§ KETENTUAN SOAL:
Ketik ulang bagian teks tentang perempuan dalam Upacara Rahengan di bawah ini, yaitu antara "Profil 4 perempuan" dan "pesan dan nasihat.", termasuk kedua bagian tersebut.

§ KUTIPAN TERPILIH:
Perempuan dalam Upacara Rahengan

You are currently viewing Perempuan dalam Upacara Rahengan

Perempuan dalam Upacara Rahengan

Perempuan dalam Upacara Rahengan

Oleh:
Ani Rostiyati
(BPNB Jabar)

Upacara Rahengan adalah ungkapan rasa syukur masyarakat Desa Citatah Kecamatan Cipatat Kabupaten Bandung pada Dewi padi (Sri Pohaci) dan Tuhan YME atas hasil panen yang didapat dan mengharapkan keberhasilan panen mendatang berlimpah tidak ada bencana apapun. Upacara Rahengan melibatkan masyarakat, pemimpin adat, dan tokoh masyarakat.

Yang menarik dari upacara ini adalah, perempuan memiliki peran yang cukup penting. Kaum perempuan memiliki fungsi yang menonjol dalam beberapa prosesi ritual tertentu meskipun secara hirarkis bukanlah ritual inti. Ritual inti dipimpin langsung oleh laki-laki yakni sesepuh desa dan ketua adat. Namun perempuan lebih banyak memegang peranan dari sejak acara persiapan ritual hingga pasca ritual.

Profil 4 perempuan Pengais, Pangayun, Panimbang, Mapag
Sumber Foto: Dokumentasi BPNB Jabar

Perempuan sejak pagi-pagi sekali sibuk dengan kegiatan di rumah menyiapkan bahan makanan, memasak, membuat sesaji, hingga pekerjaan yang biasa dikerjakan laki-laki seperti mencari kayu bakar. Peran perempuan terasa menonjol dalam prosesi tari Tarawangsa, terlihat dari aktivitas beberapa sinden, penari (pengibing), dan para ibu sepuh yakni mapag, pengais, pangayun, dan panimbang. Empat ibu sepuh inilah yang mempunyai peranan penting dalam upacara Rahengan.

Mapag adalah orang yang membuat sesaji Dewi padi Sri Pohaci, Pengais adalah orang yang melakukan ijab kabul. Ngarajah dianggap bisa memberi keberkahan. Pangayun dan panimbang adalah orang pandai melantunkan pantun berisi pesan dan nasihat.

Mereka ini adalah orang yang sudah manopause, ada kepercayaan perempuan yang sudah tidak haid lagi dianggap suci dan bersih sehingga doa yang disampaikan terkabul. Pada saat musik tarawangsa mengalun, yang pertama kali menari (ngibing) adalah mereka kaum perempuan, setelah itu baru dilanjutkan dengan penari (pengibing) lain. Sebelum menari yang diiringi dengan musik Tarawangsa, pengais terlebih dahulu melakukan ijab kabul dan ngarajah.


Ijab kabul dan Ngarajah
Sumber Foto: Dokumentasi BPNB Jabar

Ngarajah adalah doa tradisi yang disampaikan dalam lantunan lagu dan berisi jangjawokan (mantra) dengan menggunakan bahasa Sunda buhun. Peran perempuan yang lebih dominan dalam ritual ini menjadi simbol penghargaan yang tinggi bagi perempuan.

§ DATA HASIL EKSTRAKSI:
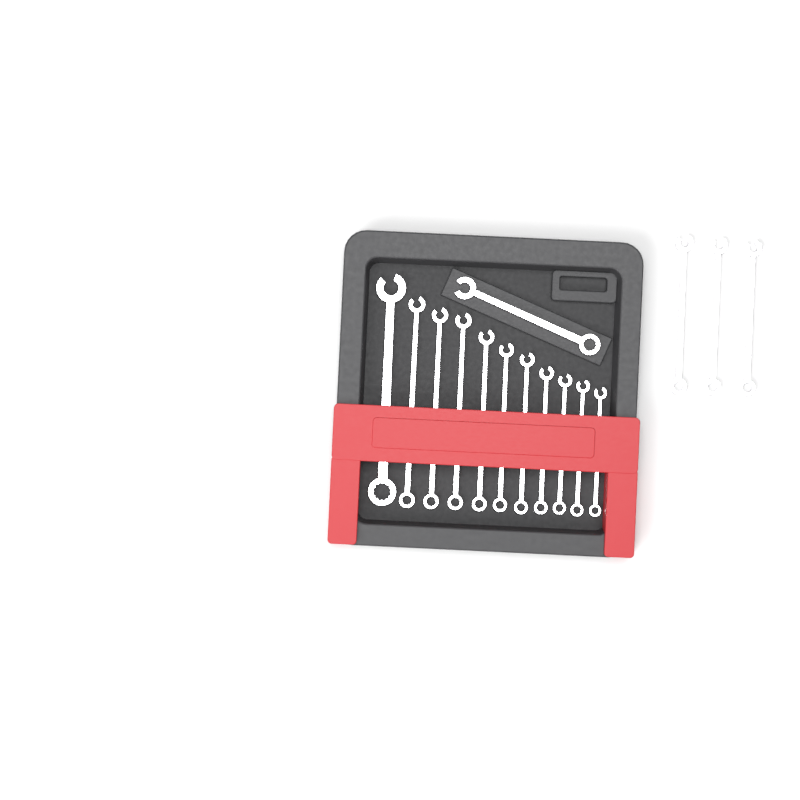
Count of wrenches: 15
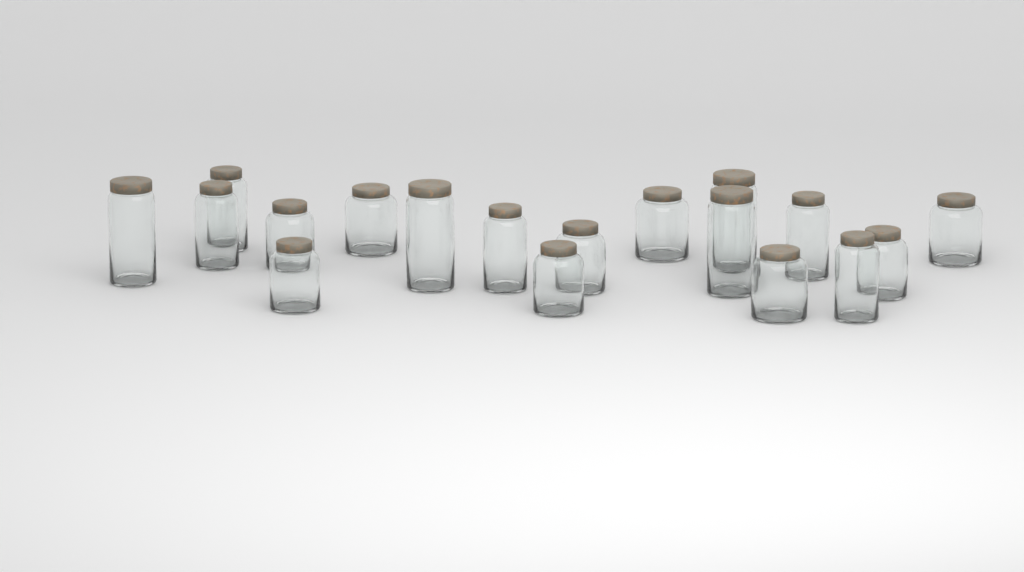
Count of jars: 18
...
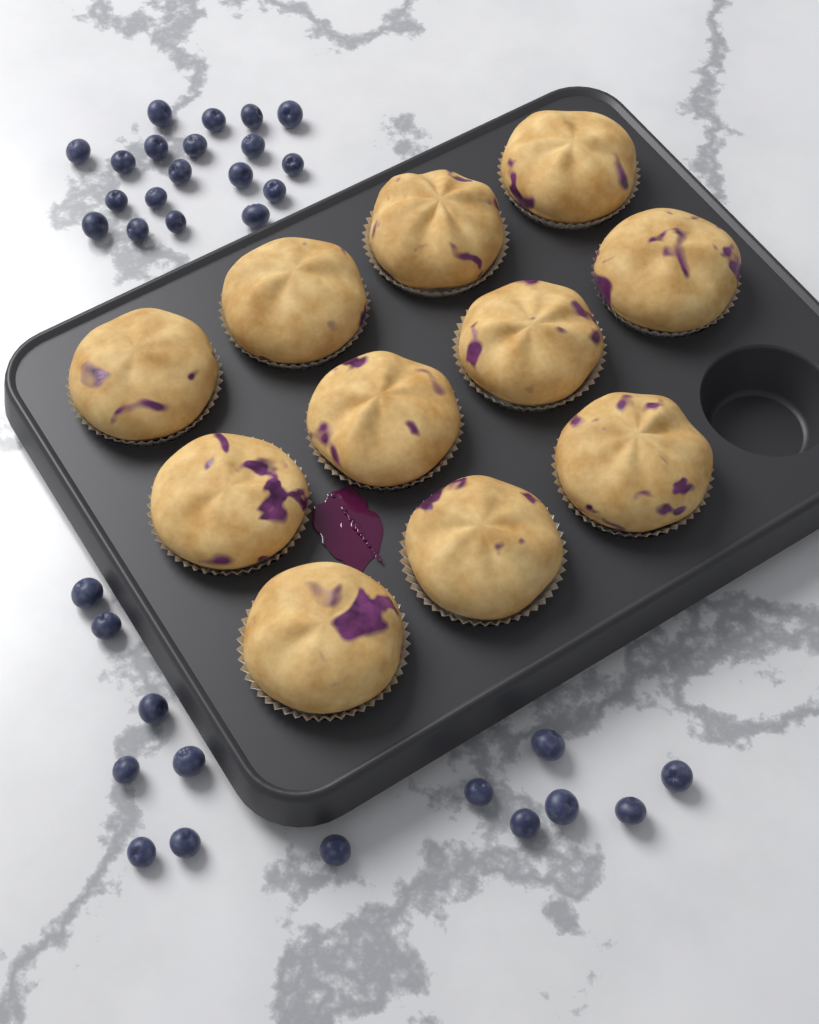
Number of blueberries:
---
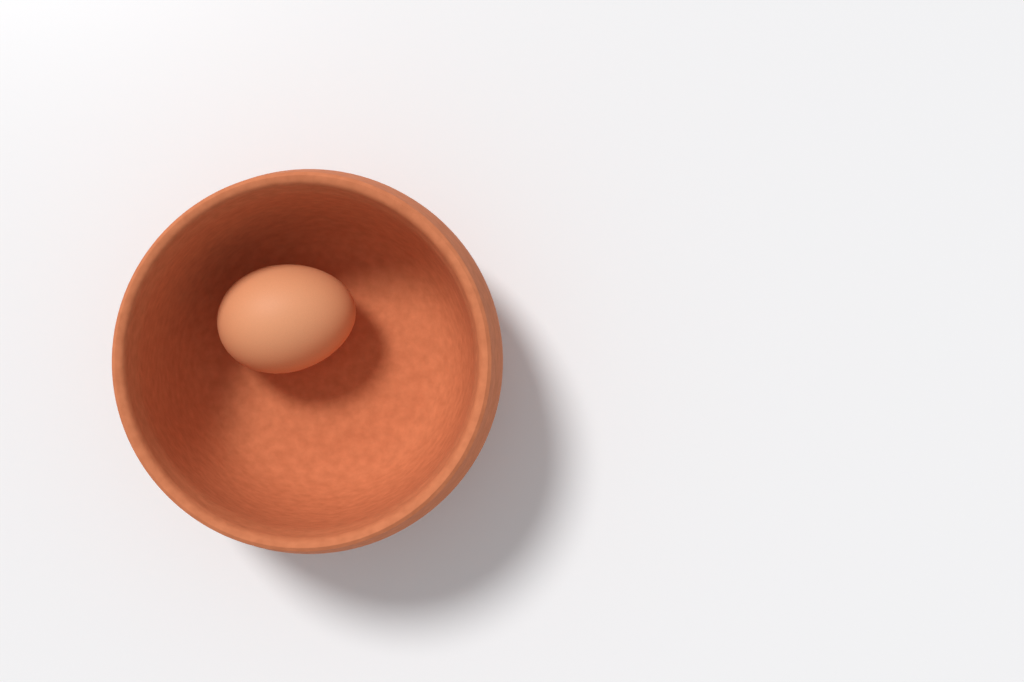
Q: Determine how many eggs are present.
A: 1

§ JAWABAN YANG DIHARAPKAN:
Profil 4 perempuan Pengais, Pangayun, Panimbang, Mapag
Sumber Foto: Dokumentasi BPNB Jabar

Perempuan sejak pagi-pagi sekali sibuk dengan kegiatan di rumah menyiapkan bahan makanan, memasak, membuat sesaji, hingga pekerjaan yang biasa dikerjakan laki-laki seperti mencari kayu bakar. Peran perempuan terasa menonjol dalam prosesi tari Tarawangsa, terlihat dari aktivitas beberapa sinden, penari (pengibing), dan para ibu sepuh yakni mapag, pengais, pangayun, dan panimbang. Empat ibu sepuh inilah yang mempunyai peranan penting dalam upacara Rahengan.

Mapag adalah orang yang membuat sesaji Dewi padi Sri Pohaci, Pengais adalah orang yang melakukan ijab kabul. Ngarajah dianggap bisa memberi keberkahan. Pangayun dan panimbang adalah orang pandai melantunkan pantun berisi pesan dan nasihat.